• 取り組む作業
1. 内視鏡検査とVRの記事から、「内視鏡検査直前、患者に落ち着」を含む語句で始まり「ん回復速度にも影響を及ぼす。」で終わる部分を、一字一句そのまま書き写してください。
2. 内視鏡検査とVRの記事をもとに、次の問いに答えてください。
(a) 研究を行った教授チームは、江南セブランス病院のどの診療科に属しているか。
(b) 研究成果が掲載されたのはどの学術誌か。
(c) 鎮静剤の用量を増やした場合に誘発されうる合併症として、何が挙げられているか。

• 提供された抜粋
"""

内視鏡検査直前、患者に落ち着いた雰囲気の仮想現実(VR)画面を見せると、不安感が消えるという研究結果が出た。延世(ヨンセ)大学江南セブランス病院の消化器内科のパク・ヒョジン、キム・ユナ教授チームがこうした成果を延世医科大学総合学術誌に掲載した。
最近、健康診断や胃腸疾患の治療のための内視鏡検査が増えている。切除手術ではないが、検査前に不安と恐怖を訴える人が少なくない。
内視鏡検査前に不安が高まると生理的ストレスが増加し、患者の満足度はもちろん回復速度にも影響を及ぼす。
この場合、内視鏡検査時に投与される鎮静剤の用量を増やすことになるが、これは低血圧、呼吸抑制などの合併症を誘発する要因になりうる。

"""

• 提供資料
"""

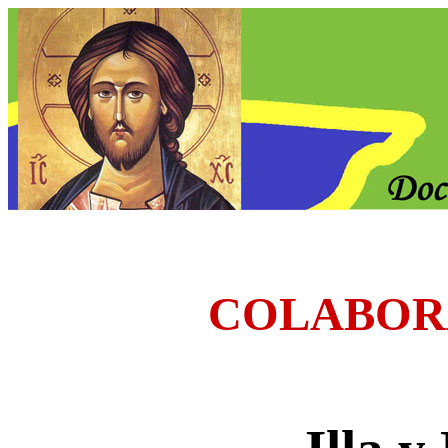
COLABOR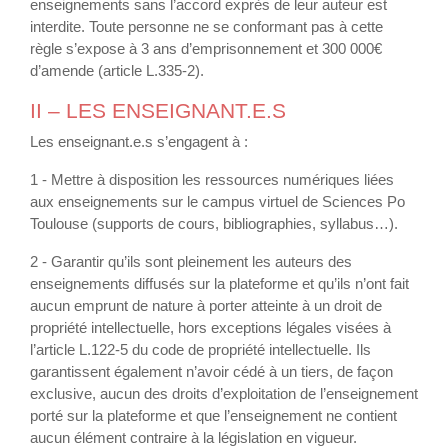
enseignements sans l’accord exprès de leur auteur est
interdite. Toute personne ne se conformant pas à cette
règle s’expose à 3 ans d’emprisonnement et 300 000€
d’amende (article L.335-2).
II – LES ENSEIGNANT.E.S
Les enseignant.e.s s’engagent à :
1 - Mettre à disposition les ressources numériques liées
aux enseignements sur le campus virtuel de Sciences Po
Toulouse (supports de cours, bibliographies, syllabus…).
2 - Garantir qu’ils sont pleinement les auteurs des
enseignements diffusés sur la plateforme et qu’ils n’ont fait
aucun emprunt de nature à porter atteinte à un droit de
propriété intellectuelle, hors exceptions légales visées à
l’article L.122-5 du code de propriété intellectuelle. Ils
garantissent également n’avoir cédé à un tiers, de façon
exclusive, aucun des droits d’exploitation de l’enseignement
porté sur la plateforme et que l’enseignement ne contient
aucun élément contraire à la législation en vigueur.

"""
"""

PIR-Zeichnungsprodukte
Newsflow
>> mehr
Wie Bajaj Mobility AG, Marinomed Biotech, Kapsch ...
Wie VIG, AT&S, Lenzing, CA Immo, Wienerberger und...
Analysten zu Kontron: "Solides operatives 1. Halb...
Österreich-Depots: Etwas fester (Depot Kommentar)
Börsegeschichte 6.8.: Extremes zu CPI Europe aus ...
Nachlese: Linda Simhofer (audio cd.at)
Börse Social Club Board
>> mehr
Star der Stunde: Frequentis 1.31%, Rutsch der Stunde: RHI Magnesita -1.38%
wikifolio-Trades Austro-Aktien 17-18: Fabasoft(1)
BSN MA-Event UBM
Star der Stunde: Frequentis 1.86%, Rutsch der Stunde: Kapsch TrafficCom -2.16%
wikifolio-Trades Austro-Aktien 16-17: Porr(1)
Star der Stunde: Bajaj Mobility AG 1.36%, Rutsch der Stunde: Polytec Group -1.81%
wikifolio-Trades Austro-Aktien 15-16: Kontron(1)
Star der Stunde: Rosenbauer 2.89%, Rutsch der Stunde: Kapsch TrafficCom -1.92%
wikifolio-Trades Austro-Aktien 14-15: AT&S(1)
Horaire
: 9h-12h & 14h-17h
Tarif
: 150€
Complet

"""
"""

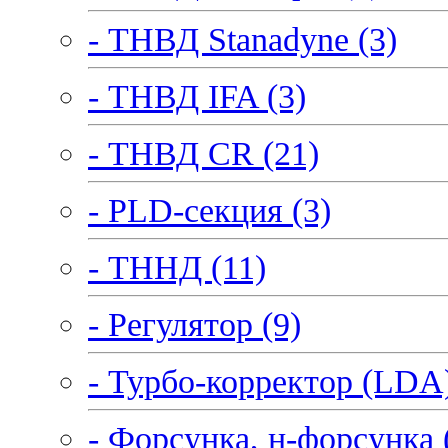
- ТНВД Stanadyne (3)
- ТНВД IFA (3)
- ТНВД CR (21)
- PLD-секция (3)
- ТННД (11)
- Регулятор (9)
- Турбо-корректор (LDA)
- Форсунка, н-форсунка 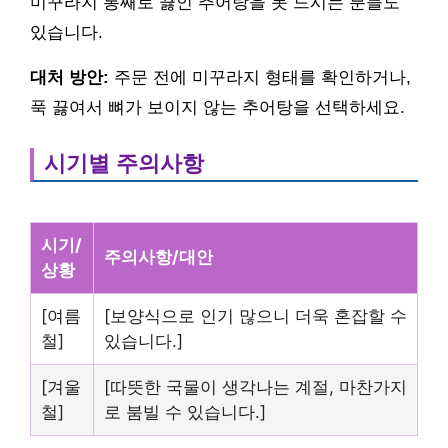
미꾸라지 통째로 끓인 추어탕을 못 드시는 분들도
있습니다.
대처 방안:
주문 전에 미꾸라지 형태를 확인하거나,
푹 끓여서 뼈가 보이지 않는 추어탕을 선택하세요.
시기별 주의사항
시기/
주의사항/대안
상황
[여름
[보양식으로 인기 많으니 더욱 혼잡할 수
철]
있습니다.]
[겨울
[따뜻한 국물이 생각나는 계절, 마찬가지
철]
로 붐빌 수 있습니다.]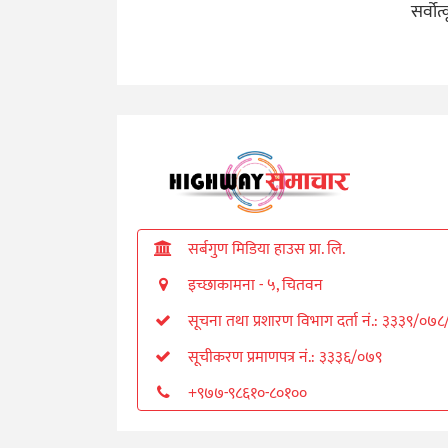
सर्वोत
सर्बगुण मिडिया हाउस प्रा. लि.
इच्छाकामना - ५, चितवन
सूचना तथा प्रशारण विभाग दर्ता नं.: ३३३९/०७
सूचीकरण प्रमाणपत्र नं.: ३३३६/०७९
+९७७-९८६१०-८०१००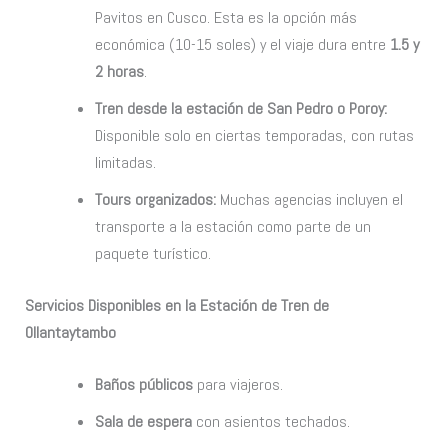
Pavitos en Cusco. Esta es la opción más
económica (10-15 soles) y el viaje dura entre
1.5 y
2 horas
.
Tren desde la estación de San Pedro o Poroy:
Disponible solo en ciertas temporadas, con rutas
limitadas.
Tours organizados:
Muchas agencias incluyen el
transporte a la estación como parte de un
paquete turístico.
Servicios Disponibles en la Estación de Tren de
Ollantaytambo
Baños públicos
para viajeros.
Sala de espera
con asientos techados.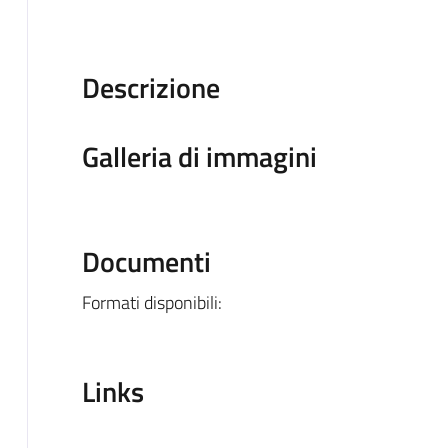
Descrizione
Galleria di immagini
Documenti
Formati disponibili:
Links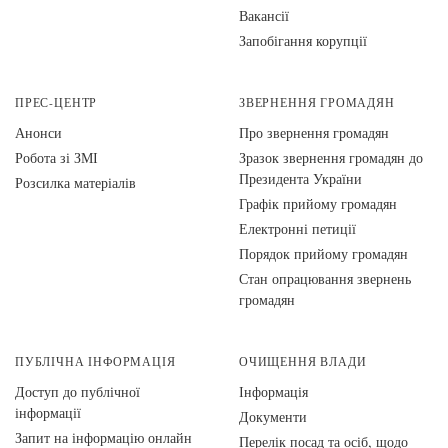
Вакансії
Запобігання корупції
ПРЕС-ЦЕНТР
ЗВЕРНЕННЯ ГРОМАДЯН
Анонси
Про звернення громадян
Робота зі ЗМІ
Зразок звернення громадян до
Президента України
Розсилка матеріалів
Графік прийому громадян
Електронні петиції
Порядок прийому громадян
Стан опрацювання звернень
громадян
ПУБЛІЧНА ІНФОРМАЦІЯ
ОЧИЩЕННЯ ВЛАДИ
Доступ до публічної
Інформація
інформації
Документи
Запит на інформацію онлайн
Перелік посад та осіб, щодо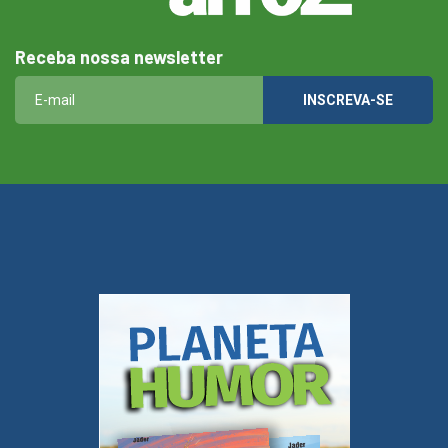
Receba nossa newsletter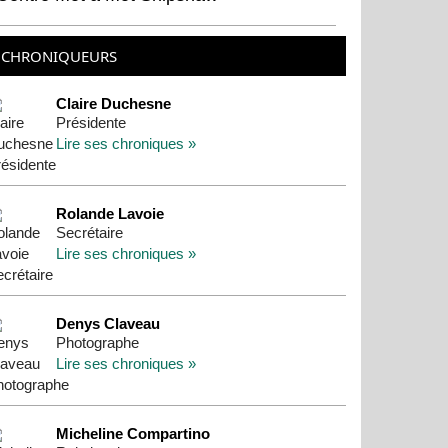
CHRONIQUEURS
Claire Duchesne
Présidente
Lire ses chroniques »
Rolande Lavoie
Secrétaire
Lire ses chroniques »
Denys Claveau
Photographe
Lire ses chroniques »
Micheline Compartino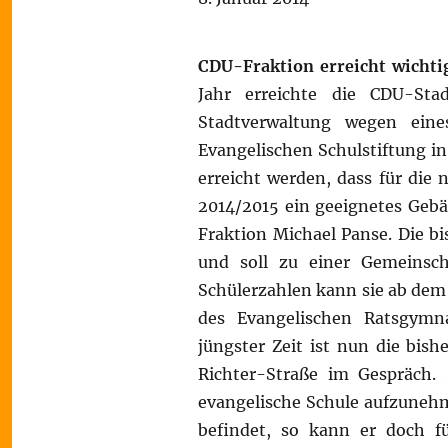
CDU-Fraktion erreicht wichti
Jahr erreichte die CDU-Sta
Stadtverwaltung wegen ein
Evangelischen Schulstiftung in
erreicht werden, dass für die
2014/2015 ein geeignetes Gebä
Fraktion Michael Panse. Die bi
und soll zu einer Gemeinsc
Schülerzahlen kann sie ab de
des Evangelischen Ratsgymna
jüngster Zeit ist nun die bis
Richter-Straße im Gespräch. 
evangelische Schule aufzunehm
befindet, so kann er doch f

"""

• 作業ごとの結果
1.
内視鏡検査直前、患者に落ち着いた雰囲気の仮想現実(VR)画面を見せると、不安感が消えるという研究結果が出た。延世(ヨンセ)大学江南セブランス病院の消化器内科のパク・ヒョジン、キム・ユナ教授チームがこうした成果を延世医科大学総合学術誌に掲載した。
最近、健康診断や胃腸疾患の治療のための内視鏡検査が増えている。切除手術ではないが、検査前に不安と恐怖を訴える人が少なくない。
内視鏡検査前に不安が高まると生理的ストレスが増加し、患者の満足度はもちろん回復速度にも影響を及ぼす。

2.
(a) 消化器内科
(b) 延世医科大学総合学術誌
(c) 低血圧、呼吸抑制など